If you haven't decided on a system yet, Axis cameras are the the top cameras in the world. Some of the others mentioned are really good cameras and you would be fine with them so I am not bashing anyone. But truly Axis is a giant leap in front of the others in terms of technology and many of their cameras come with a 3 year warranty. That tells you a lot.

I can point you to a distributor who can take you list of needs, budget, etc. and suggest a solution. And if you want some general advice I am happy to help.

They are competitively priced with the other high end PTZ cameras.

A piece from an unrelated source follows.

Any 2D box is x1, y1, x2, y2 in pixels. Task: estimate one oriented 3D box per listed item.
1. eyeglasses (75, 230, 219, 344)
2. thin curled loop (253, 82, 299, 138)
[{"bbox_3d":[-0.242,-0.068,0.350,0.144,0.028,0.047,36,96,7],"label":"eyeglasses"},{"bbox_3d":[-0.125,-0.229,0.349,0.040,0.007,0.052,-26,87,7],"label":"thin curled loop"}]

I don't remember why you mentioned megapixel cameras but that is WAY overkill for watching a factory. Camera manufacturers advertise being HD etc. but that is only helpful if you actually need HD quality and have the ability to transmit it and store it. HD video creates GIANT files. You don't even really need 720 so save your money on not overbuying cameras and charge more for your time.


----------



## Wpgshocker (Jan 25, 2013)

GPM said:


> If you haven't decided on a system yet, Axis cameras are the the top cameras in the world. Some of the others mentioned are really good cameras and you would be fine with them so I am not bashing anyone. But truly Axis is a giant leap in front of the others in terms of technology and many of their cameras come with a 3 year warranty. That tells you a lot.
> 
> I can point you to a distributor who can take you list of needs, budget, etc. and suggest a solution. And if you want some general advice I am happy to help.
> 
> ...


Axis have superior backend capabilities, networking etc...
As a camera they are good, but certainly not the best. Axis uses the same ccd and CMOS sensors that everyone else does. 
They use decent lenses but but a little research will reveal a lack of true IR corrective lenses and proper camera configurations for real security applications. 
There is nothing wrong with axis, they are just not the best. They are preferred by IT because they are network first, camera second. Every brand has strengths and weaknesses. 

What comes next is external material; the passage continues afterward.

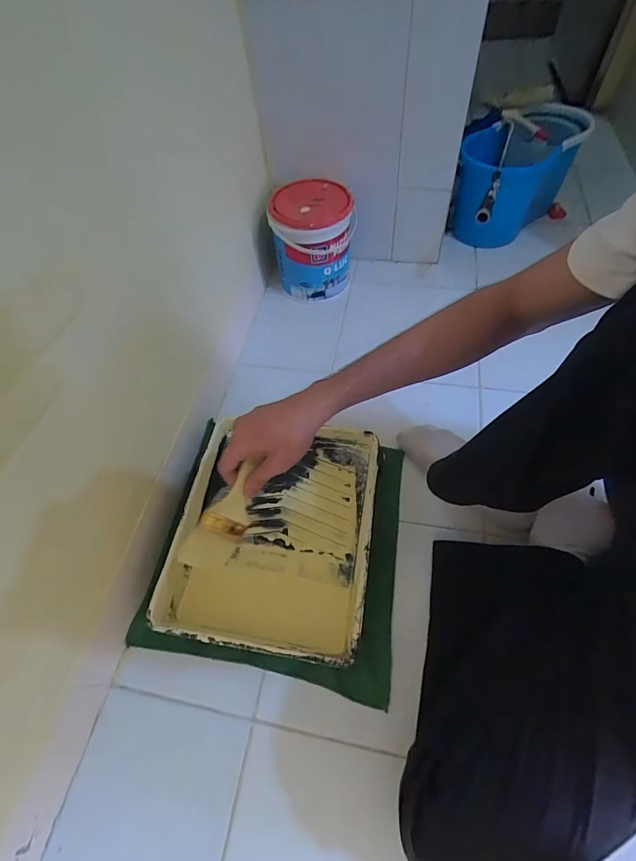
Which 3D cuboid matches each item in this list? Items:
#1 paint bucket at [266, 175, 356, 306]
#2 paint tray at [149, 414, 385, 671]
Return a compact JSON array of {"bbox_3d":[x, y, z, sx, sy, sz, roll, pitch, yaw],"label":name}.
[{"bbox_3d":[-0.009,-0.431,0.905,0.176,0.201,0.176,-2,57,3],"label":"paint bucket"},{"bbox_3d":[-0.075,0.153,0.617,0.309,0.073,0.348,6,58,8],"label":"paint tray"}]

If you want the best image quality, there are certainly better brands. 


Remember, most companies don't make 3/4 of what's inside the camera. 
Imaging sensors are made by 3-4 companies, Axis is not one of them. Most lenses come from 3-4 companies, again, axis isn't one. That said, axis has good warranty and service. 

Most systems I deploy are at least 1.3 MP. They are cost effective and are not storage hogs.

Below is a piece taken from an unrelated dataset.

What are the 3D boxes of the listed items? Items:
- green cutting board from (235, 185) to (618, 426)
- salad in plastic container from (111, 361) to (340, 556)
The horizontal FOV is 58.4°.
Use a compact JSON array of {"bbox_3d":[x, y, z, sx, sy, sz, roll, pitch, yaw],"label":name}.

Software is far more important these days as the camera differences are so minute. Find something easy to use.


----------



## LARMGUY (Aug 22, 2010)

And I can post many an article of complaints and real world problems with Axis. I think it is mostly growing pains but they claim more than they can do.


----------



## Wpgshocker (Jan 25, 2013)

LARMGUY said:


> And I can post many an article of complaints and real world problems with Axis. I think it is mostly growing pains but they claim more than they can do.


For sure.


----------